Provide only the number of lines below that contain the word "using".

★ ★ ★ ★

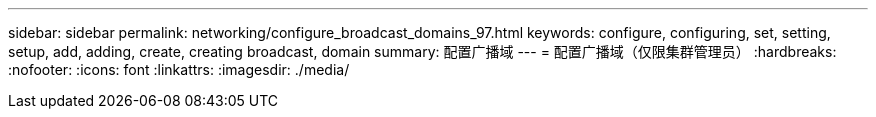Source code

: ---
sidebar: sidebar 
permalink: networking/configure_broadcast_domains_97.html 
keywords: configure, configuring, set, setting, setup, add, adding, create, creating broadcast, domain 
summary: 配置广播域 
---
= 配置广播域（仅限集群管理员）
:hardbreaks:
:nofooter: 
:icons: font
:linkattrs: 
:imagesdir: ./media/


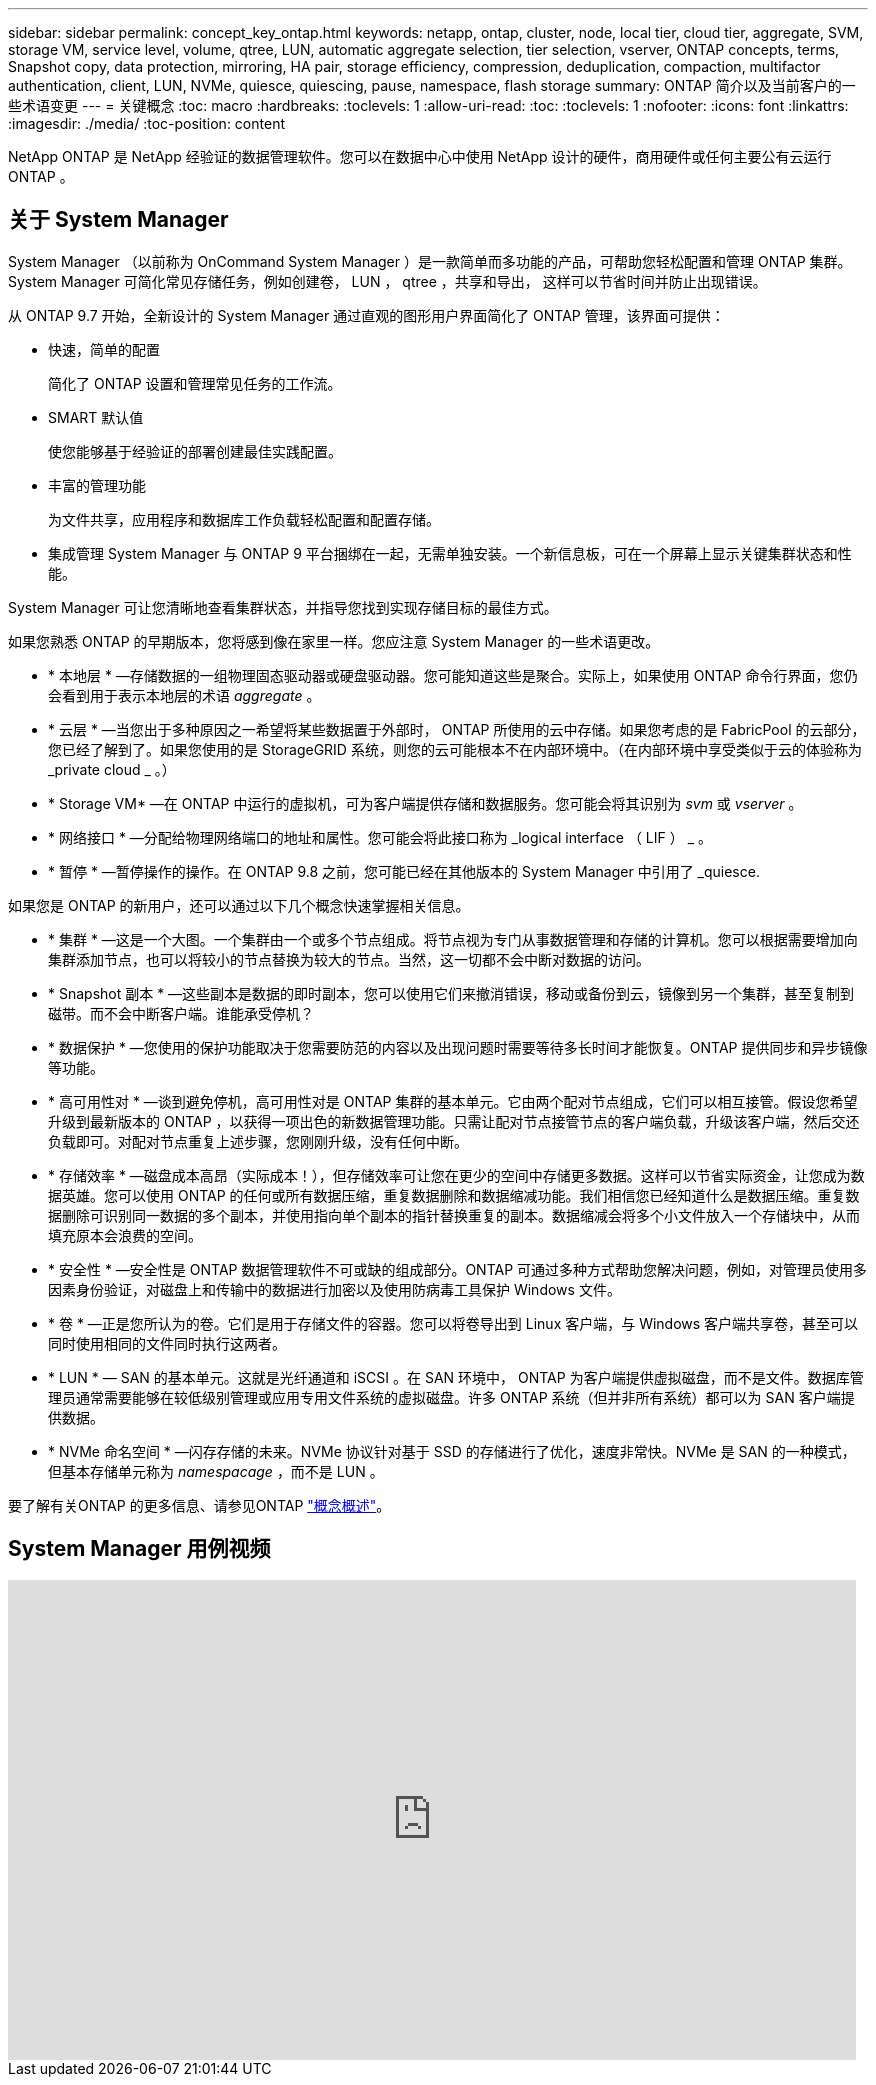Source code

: ---
sidebar: sidebar 
permalink: concept_key_ontap.html 
keywords: netapp, ontap, cluster, node, local tier, cloud tier, aggregate, SVM, storage VM, service level, volume, qtree, LUN, automatic aggregate selection, tier selection, vserver, ONTAP concepts, terms, Snapshot copy, data protection, mirroring, HA pair, storage efficiency, compression, deduplication, compaction, multifactor authentication, client, LUN, NVMe, quiesce, quiescing, pause, namespace, flash storage 
summary: ONTAP 简介以及当前客户的一些术语变更 
---
= 关键概念
:toc: macro
:hardbreaks:
:toclevels: 1
:allow-uri-read: 
:toc: 
:toclevels: 1
:nofooter: 
:icons: font
:linkattrs: 
:imagesdir: ./media/
:toc-position: content


[role="lead"]
NetApp ONTAP 是 NetApp 经验证的数据管理软件。您可以在数据中心中使用 NetApp 设计的硬件，商用硬件或任何主要公有云运行 ONTAP 。



== 关于 System Manager

System Manager （以前称为 OnCommand System Manager ）是一款简单而多功能的产品，可帮助您轻松配置和管理 ONTAP 集群。System Manager 可简化常见存储任务，例如创建卷， LUN ， qtree ，共享和导出， 这样可以节省时间并防止出现错误。

从 ONTAP 9.7 开始，全新设计的 System Manager 通过直观的图形用户界面简化了 ONTAP 管理，该界面可提供：

* 快速，简单的配置
+
简化了 ONTAP 设置和管理常见任务的工作流。

* SMART 默认值
+
使您能够基于经验证的部署创建最佳实践配置。

* 丰富的管理功能
+
为文件共享，应用程序和数据库工作负载轻松配置和配置存储。

* 集成管理 System Manager 与 ONTAP 9 平台捆绑在一起，无需单独安装。一个新信息板，可在一个屏幕上显示关键集群状态和性能。


System Manager 可让您清晰地查看集群状态，并指导您找到实现存储目标的最佳方式。

如果您熟悉 ONTAP 的早期版本，您将感到像在家里一样。您应注意 System Manager 的一些术语更改。

* * 本地层 * —存储数据的一组物理固态驱动器或硬盘驱动器。您可能知道这些是聚合。实际上，如果使用 ONTAP 命令行界面，您仍会看到用于表示本地层的术语 _aggregate_ 。
* * 云层 * —当您出于多种原因之一希望将某些数据置于外部时， ONTAP 所使用的云中存储。如果您考虑的是 FabricPool 的云部分，您已经了解到了。如果您使用的是 StorageGRID 系统，则您的云可能根本不在内部环境中。（在内部环境中享受类似于云的体验称为 _private cloud _ 。）
* * Storage VM* —在 ONTAP 中运行的虚拟机，可为客户端提供存储和数据服务。您可能会将其识别为 _svm_ 或 _vserver_ 。
* * 网络接口 * —分配给物理网络端口的地址和属性。您可能会将此接口称为 _logical interface （ LIF ） _ 。
* * 暂停 * —暂停操作的操作。在 ONTAP 9.8 之前，您可能已经在其他版本的 System Manager 中引用了 _quiesce.


如果您是 ONTAP 的新用户，还可以通过以下几个概念快速掌握相关信息。

* * 集群 * —这是一个大图。一个集群由一个或多个节点组成。将节点视为专门从事数据管理和存储的计算机。您可以根据需要增加向集群添加节点，也可以将较小的节点替换为较大的节点。当然，这一切都不会中断对数据的访问。
* * Snapshot 副本 * —这些副本是数据的即时副本，您可以使用它们来撤消错误，移动或备份到云，镜像到另一个集群，甚至复制到磁带。而不会中断客户端。谁能承受停机？
* * 数据保护 * —您使用的保护功能取决于您需要防范的内容以及出现问题时需要等待多长时间才能恢复。ONTAP 提供同步和异步镜像等功能。
* * 高可用性对 * —谈到避免停机，高可用性对是 ONTAP 集群的基本单元。它由两个配对节点组成，它们可以相互接管。假设您希望升级到最新版本的 ONTAP ，以获得一项出色的新数据管理功能。只需让配对节点接管节点的客户端负载，升级该客户端，然后交还负载即可。对配对节点重复上述步骤，您刚刚升级，没有任何中断。
* * 存储效率 * —磁盘成本高昂（实际成本！），但存储效率可让您在更少的空间中存储更多数据。这样可以节省实际资金，让您成为数据英雄。您可以使用 ONTAP 的任何或所有数据压缩，重复数据删除和数据缩减功能。我们相信您已经知道什么是数据压缩。重复数据删除可识别同一数据的多个副本，并使用指向单个副本的指针替换重复的副本。数据缩减会将多个小文件放入一个存储块中，从而填充原本会浪费的空间。
* * 安全性 * —安全性是 ONTAP 数据管理软件不可或缺的组成部分。ONTAP 可通过多种方式帮助您解决问题，例如，对管理员使用多因素身份验证，对磁盘上和传输中的数据进行加密以及使用防病毒工具保护 Windows 文件。
* * 卷 * —正是您所认为的卷。它们是用于存储文件的容器。您可以将卷导出到 Linux 客户端，与 Windows 客户端共享卷，甚至可以同时使用相同的文件同时执行这两者。
* * LUN * — SAN 的基本单元。这就是光纤通道和 iSCSI 。在 SAN 环境中， ONTAP 为客户端提供虚拟磁盘，而不是文件。数据库管理员通常需要能够在较低级别管理或应用专用文件系统的虚拟磁盘。许多 ONTAP 系统（但并非所有系统）都可以为 SAN 客户端提供数据。
* * NVMe 命名空间 * —闪存存储的未来。NVMe 协议针对基于 SSD 的存储进行了优化，速度非常快。NVMe 是 SAN 的一种模式，但基本存储单元称为 _namespacage_ ，而不是 LUN 。


要了解有关ONTAP 的更多信息、请参见ONTAP link:./concepts/index.html["概念概述"]。



== System Manager 用例视频

video::PrpfVnN3dyk[youtube,width=848,height=480]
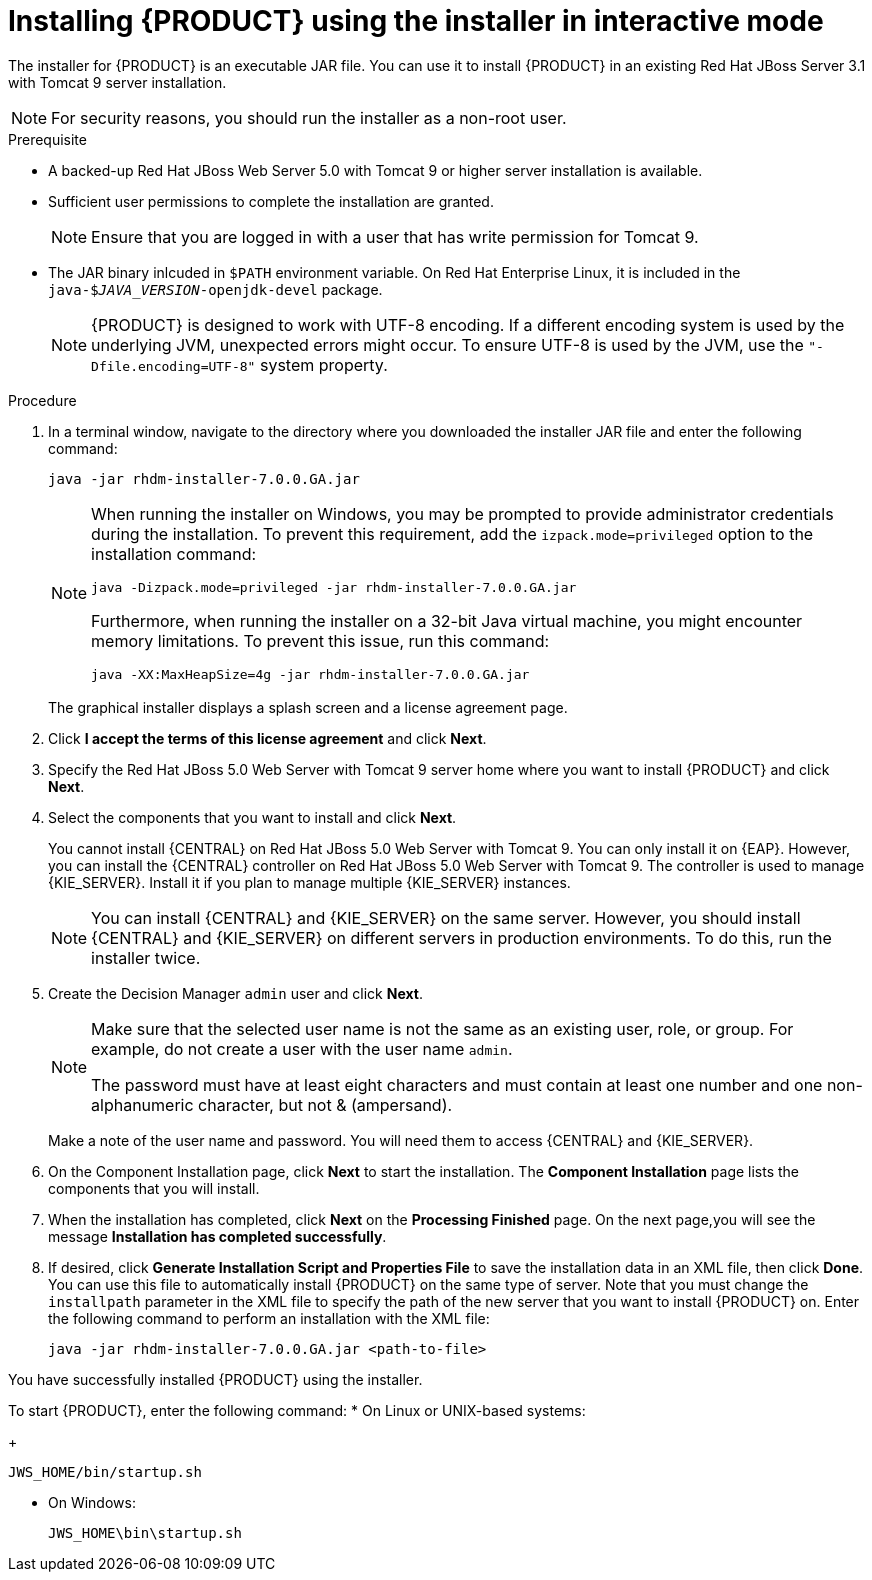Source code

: [id='installer-jws-proc']
= Installing {PRODUCT} using the installer in interactive mode

The installer for {PRODUCT} is an executable JAR file. You can use it to install {PRODUCT} in an existing Red Hat JBoss Server 3.1 with Tomcat 9 server installation.

[NOTE]
====
For security reasons, you should run the installer as a non-root user.
====

.Prerequisite

* A backed-up Red Hat JBoss Web Server 5.0 with Tomcat 9 or higher server installation is available.
* Sufficient user permissions to complete the installation are granted.
+
[NOTE]
====
Ensure that you are logged in with a user that has write permission for Tomcat 9.
====
* The JAR binary inlcuded in `$PATH` environment variable. On Red Hat Enterprise Linux, it is included in the `java-$_JAVA_VERSION_-openjdk-devel` package.
+
[NOTE]
====
{PRODUCT} is designed to work with UTF-8 encoding. If a different encoding system is used by the underlying JVM, unexpected errors might occur. To ensure UTF-8 is used by the JVM, use the `"-Dfile.encoding=UTF-8"` system property.
====

.Procedure
. In a terminal window, navigate to the directory where you downloaded the installer JAR file and enter the following command:
+
[source]
----
java -jar rhdm-installer-7.0.0.GA.jar
----
+
[NOTE]
====
When running the installer on Windows, you may be prompted to provide administrator credentials during the installation. To prevent this requirement, add the `izpack.mode=privileged` option to the installation command:
[source]
----
java -Dizpack.mode=privileged -jar rhdm-installer-7.0.0.GA.jar
----
Furthermore, when running the installer on a 32-bit Java virtual machine, you might encounter memory limitations. To prevent this issue, run this command:
[source]
----
java -XX:MaxHeapSize=4g -jar rhdm-installer-7.0.0.GA.jar
----
====
+
The graphical installer displays a splash screen and a license agreement page.
. Click *I accept the terms of this license agreement* and click *Next*.
. Specify the Red Hat JBoss 5.0 Web Server with Tomcat 9 server home where you want to install {PRODUCT} and click *Next*.
. Select the components that you want to install and click *Next*.
+
You cannot install {CENTRAL} on Red Hat JBoss 5.0 Web Server with Tomcat 9. You can only install it on {EAP}. However, you can install the {CENTRAL} controller on Red Hat JBoss 5.0 Web Server with Tomcat 9. The controller is used to manage {KIE_SERVER}. Install it if you plan to manage multiple {KIE_SERVER} instances.
+
[NOTE]
====
You can install {CENTRAL} and {KIE_SERVER} on the same server. However, you should install {CENTRAL} and {KIE_SERVER} on different servers in production environments. To do this, run the installer twice.
====
+
. Create the Decision Manager `admin` user and click *Next*.  
+
[NOTE]
====
Make sure that the selected user name is not the same as an existing user, role, or group. For example, do not create a user with the user name `admin`.

The password must have at least eight characters and must contain at least one number and one non-alphanumeric character, but not & (ampersand).
====
+
Make a note of the user name and password. You will need them to access {CENTRAL} and {KIE_SERVER}.
. On the Component Installation page, click *Next* to start the installation. The *Component Installation* page lists the components that you will install.

. When the installation has completed, click *Next* on the *Processing Finished* page. On the next page,you will see the message *Installation has completed successfully*.

. If desired, click *Generate Installation Script and Properties File* to save the installation data in an XML file, then click *Done*. You can use this file to automatically install {PRODUCT} on the same type of server. Note that you must change the `installpath` parameter in the XML file to specify the path of the new server that you want to install {PRODUCT} on. Enter the following command to perform an installation with the XML file:
+
[source]
----
java -jar rhdm-installer-7.0.0.GA.jar <path-to-file>
----

You have successfully installed {PRODUCT} using the installer. 

To start {PRODUCT}, enter the following command:
* On Linux or UNIX-based systems:
+
[source,bash]
----
JWS_HOME/bin/startup.sh
----
* On Windows:
+
[source,bash]
----
JWS_HOME\bin\startup.sh
----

★ ★ ★ ★

* Exercise answer *
2